Composés de sable neuf mélangé avec une résine spéciale, les noyaux vont permettre de donner une forme à l'intérieur de la pièce qui sera moulée. Comme ici, avec le noyau d'un impulseur de pompe. Installée en 2009 pour un montant de 900 000 euros, la ligne de moulage représente aujourd'hui 60 à 70% du chiffre d'affaires de la fonderie. Après avoir imprimé la forme de la pièce sur une face de moule, les ouvriers peuvent ensuite insérer le noyau en leur centre avant que la machine ne les referme. Avant de couler la fonte dans les moules, les employés de la fonderie, à l'image d'Anthony, tout droit sorti du lycée partenaire Hector-Guimard, s'assurent de la composition du métal grâce à cette machine, nommée "Spectro". Les métaux destinés à être coulés dans les moules sont ensuite insérés dans le four en fusion.
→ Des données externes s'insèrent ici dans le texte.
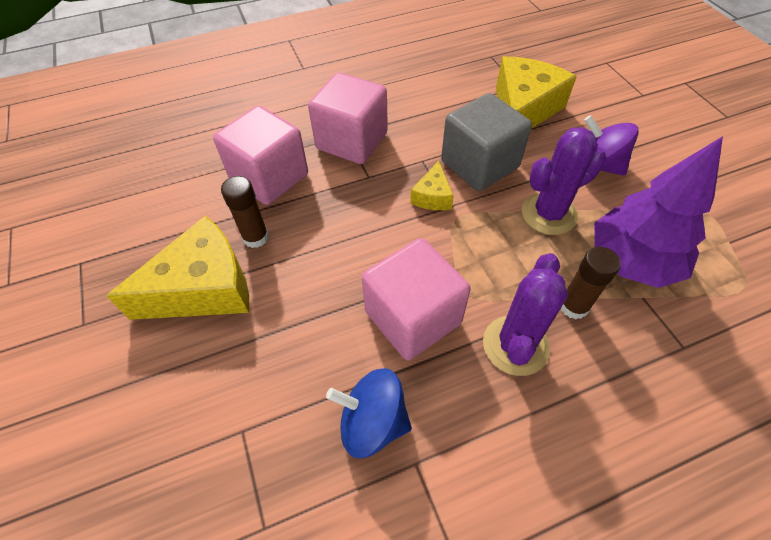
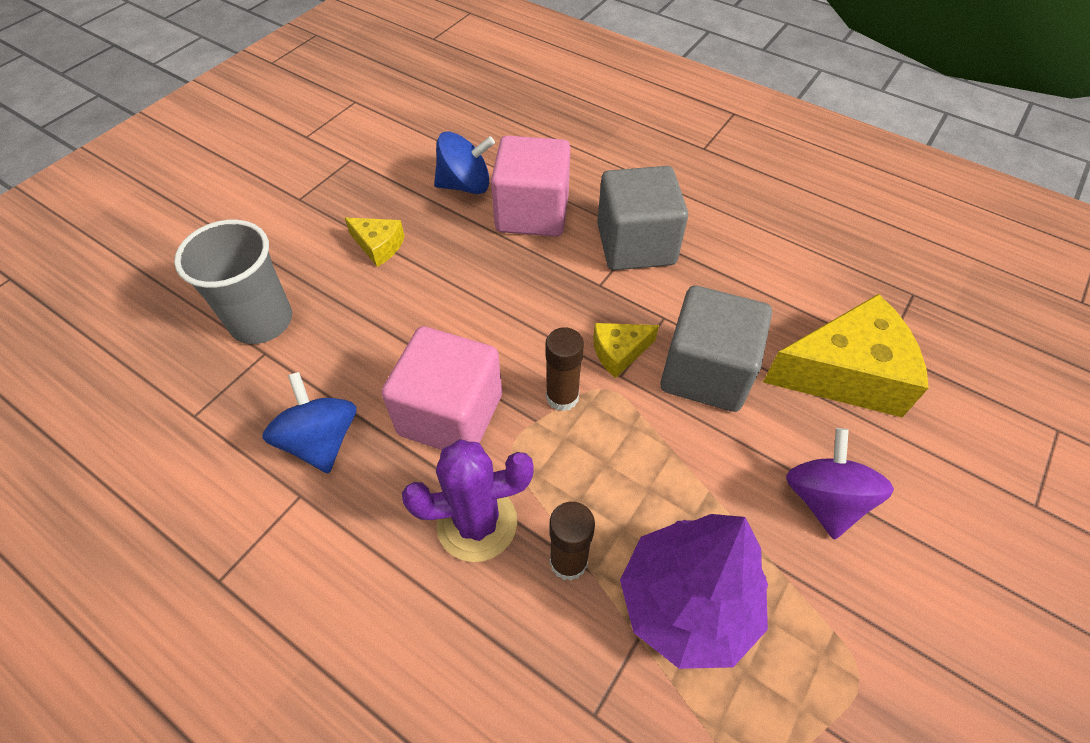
camera: 55 degrees right, 0 degrees up
yellow cheese [106,216,249,320] -> yellow cheese [345,217,405,267], size x0.49
brown glue stick [221,176,269,248] -> brown glue stick moved to [545,327,584,411]
pink cube [308,73,388,164] -> grey cube [597,166,688,270]
purple cactus [522,127,606,235] -> none
none -> grey cup [174,220,292,344]
none -> blue spinning top [434,132,495,194]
Le métal liquide en fusion est déversé dans une cuve pouvant supporter des températures extrêmes.

Deux fondeurs procèdent à la coulée du métal liquide en fusion, à une température supérieure à 1300 °C, dans une empreinte. Ici pour des pièces en série que fabrique aussi la fonderie. Un mouleur retire ici le modèle de son moule, réalisé à la main.

Jean-Charles, intérimaire, découpe des pièces destinées à être réutilisées par la fonderie. Parmi les réalisations de l'usine, cette immense colonne destinée à maintenir un bâtiment ancien, qui s'apprête à être expédiée à Bordeaux. La fonderie, et son président Günther Zahorka, ont également réalisé 200 mètres de garde-corps qui seront prochainement installés sur la future partie piétonne du barrage des Vives-eaux sur la Seine. Photo Gautier Stangret Dans la cour de la fonderie, d'innombrables pièces attendent sagement, dans d'imposants bacs, qu'elles soient recyclées. L'arrière de l'usine ressemble à s'y méprendre au décor d'un film tourné sur les plateaux d'Hollywood.